Armed with a full name, I searched again and found the June 13, 1974, Clinton County News (bless Clinton County for having scans of many old issues online). On page 11A, a brief piece titled “Sign Ovid Street Contract” accompanies a photograph:
It was contract signing time in Ovid Monday as village officials, engineers and contractors inked the line for $230,000 street building project. Signing the contracts are [from left] Earl Canfield, village clerk; Carl McIntosh of Capitol Consultants; Alton Brayton, contractor and Dale Crossland, village clerk.
Clinton County News, June 13, 1974, p. 11A
The photo is very muddy because the paper has been scanned in black-and-white, but you can get at least a little bit of an idea what Brayton looked like.
This oddity is on the west side of North Magnolia Avenue between Vine and Fernwood. I can’t call it “undated” because I am assuming it originally did have a date, along with the rest of the Barnhart & Sons stamp.
I somehow forgot to take my usual closeup this time. Note “Barnhart” stamp on the edge of the nearest slab, but facing the other way. It appears to be an incomplete Barnhart and Sons stamp.
I am supposing that this indicates the original sidewalk block was cut off, perhaps while the newer-looking walk north of it was laid. Why they would have done this, though, I have no good idea.
Here it is from the other direction (facing south).
Here is a stamp from the once-mysterious but now familiar Ed Brackins. It’s so worn that if it had been the first one I had seen I probably wouldn’t have been able to read it. It’s on the west side of South Foster Avenue between Michigan and Prospect.
This stretch of sidewalk is new, but unstamped and undated, which is why it has been filed under “Hall of Shame.” The fact that it is not adjoining a public street probably exempts it from the city’s code on sidewalk marking, but I wanted to catalogue it for the historical value of recording when it was created.
The south end of the new sidewalk.
It branches off from the previously-existing sidewalk behind Eastern High School and the Armory, heading to the east along the edge of the Eastern grounds, eventually meeting up with Saginaw. It passes by a small sidewalk that cuts over to North Clemens Avenue at Fernwood Street. That sidewalk has been torn out (don’t worry, it had no stamps on it; I had checked in the past). My understanding is that it will be reconstructed to serve as part of the East Side Connector, a bicycle route between the east side to downtown.
The north end of the new path. The dirt area is where the old sidewalk from Clemens was removed (it heads left/east from here, through the fence) and I am standing on the asphalt path that continues north.
The sidewalk stops at the point where the link to Clemens was (and will be) and past that the path becomes asphalt. I don’t know, but I am guessing that this is the point when it becomes part of the East Side Connector.
This mysterious stamp is on the east side of Horton Street between Jerome and the northern dead end. I can’t see anywhere that a name would have been stamped; it appears to be just a date. There is no paired stamp to explain it, either. The stamp is small and easy to overlook, almost hiding in the weeds.
Facing south on Horton. The stamp is right at the bottom of the nearest (full) block.
This stamp is actually on the grounds of Eastern High School, on a curb cut in front of the school. There are lots of similar ones on the walks around the school as well as on the public sidewalks on Marshall Street and East Saginaw Street. They must date to when the school was built.

=-=-=-=-=

# [INSTRUCTIONS]
[1] Decide whether each statement below agrees with the sidewalk-stamp text. Answer yes or no for each, and quote the words of the text that settle it.
(a) The Ed Brackins stamp lies on the west side of South Foster Avenue.
(b) The small sidewalk that cut over to North Clemens Avenue had stamps on it.
(c) The Horton Street stamp has a paired stamp that explains it.
[2] Copy everything in the sidewalk-stamp text from "This oddity is" down to "direction (facing south).", and rename "stamp" as "imprint" each time it occurs.
[3] Carry the sidewalk-stamp account forward, starting after its final sentence.

# [RECORDED INFORMATION]
=-=-=-=-=

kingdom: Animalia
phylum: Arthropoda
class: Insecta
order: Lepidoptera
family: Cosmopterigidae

=-=-=-=-=

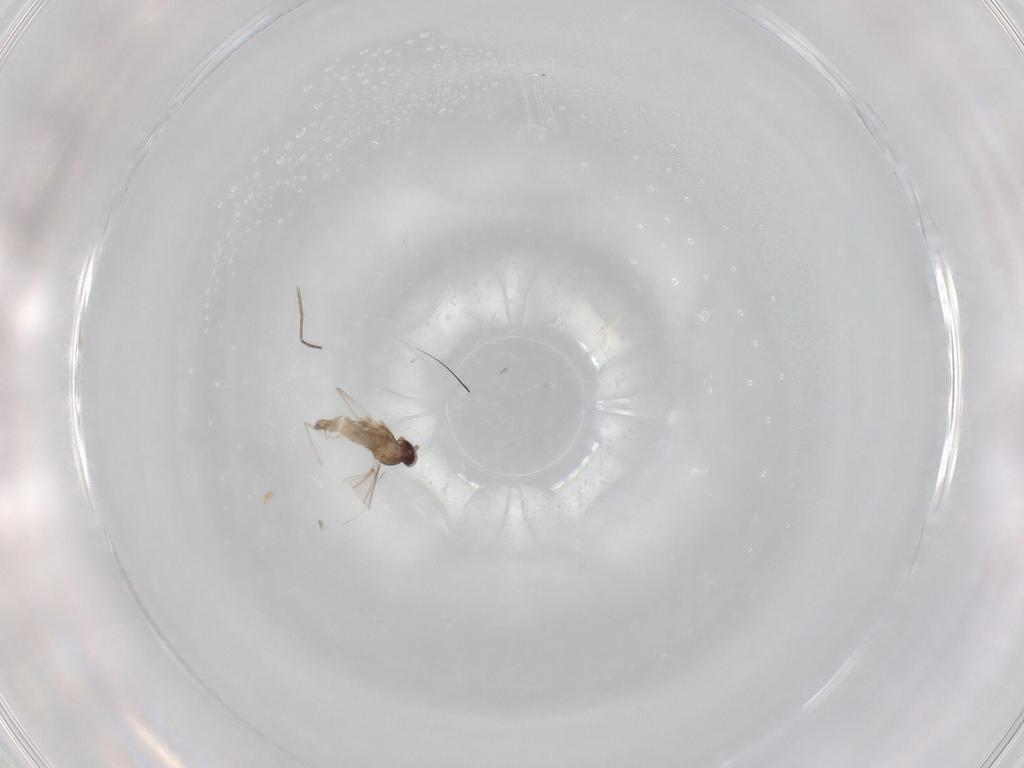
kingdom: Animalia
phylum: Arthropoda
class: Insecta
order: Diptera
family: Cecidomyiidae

=-=-=-=-=

# [SOLVED PROBLEMS]
[1]
(a) Yes: "It’s on the west side of South Foster Avenue between Michigan and Prospect."
(b) No: "don’t worry, it had no stamps on it"
(c) No: "There is no paired stamp to explain it, either."

[2]
This oddity is on the west side of North Magnolia Avenue between Vine and Fernwood. I can’t call it “undated” because I am assuming it originally did have a date, along with the rest of the Barnhart & Sons imprint.
I somehow forgot to take my usual closeup this time. Note “Barnhart” imprint on the edge of the nearest slab, but facing the other way. It appears to be an incomplete Barnhart and Sons imprint.
I am supposing that this indicates the original sidewalk block was cut off, perhaps while the newer-looking walk north of it was laid. Why they would have done this, though, I have no good idea.
Here it is from the other direction (facing south).

[3]
The building was constructed to house Pattengill Middle School, which became a “biotechnical” magnet school called Pattengill Academy when it moved there in 2007. It had previously been located on Jerome Street next to Eastern High School, but like so much of that neighborhood it ended up in the hands of Sparrow and was demolished to build a parking lot. Its original name when it opened in 1921 was East Junior High, but the following year it was renamed Pattengill Junior High.
Approaching Eastern High School from the south, via the sidewalk that extends from the dead end of Horton. (The stamp isn’t visible here. I just liked the pretty sky.)
Pattengill closed in 2013. Meanwhile, the original (1928) Eastern High School got sold to (guess who?) Sparrow, so in 2019, Eastern High School was moved into the former Pattengill building.
On the southeast corner of Jerome and Ferguson Streets is a pair of V.D. Minnis stamps, around the corner from each other. I used to think all V.D. Minnis stamps were undated, until I found one dated ’07. Still, I took that one to be an odd exception, and the numerous undated ones to be a rule. I am reconsidering that in light of my close inspection of these stamps.
OK, so there’s a bit broken off the upper left corner. It’s probably at least 110 years old, I’d say it’s lasted pretty well. (Facing west on Jerome Street toward Ferguson.)
I noticed that both of them have a horizontal line underneath, which corresponds with the hyphen in the 1907 stamp (presumably separating the month and year, though the month had been obliterated from that one). I got down and under the yellow light of a street lamp I looked at it up close, and felt with my fingers. There are depressions on either side of the line, suggesting a worn-away month and year. After a bit more looking and feeling I suddenly thought (though it may be spurred by wishful thinking) that I could make out a very faint year: ’07. I am almost positive the first digit is a zero. It is in front of a 1904 house, so this might be from the first sidewalk that was laid when the subdivision was developed.
The stamp on Ferguson. OK, this one has more issues. Still, I hope I look this good when I’m 114.
A closer look at the Ferguson stamp.
I have a new theory about V.D. Minnis stamps, which is that they aren’t undated. The dates have just worn away in almost all cases. This might seem strange, except that the 1907 stamp on Regent Street shows a date that is shallower and cruder than the name, possibly due to being drawn in by hand.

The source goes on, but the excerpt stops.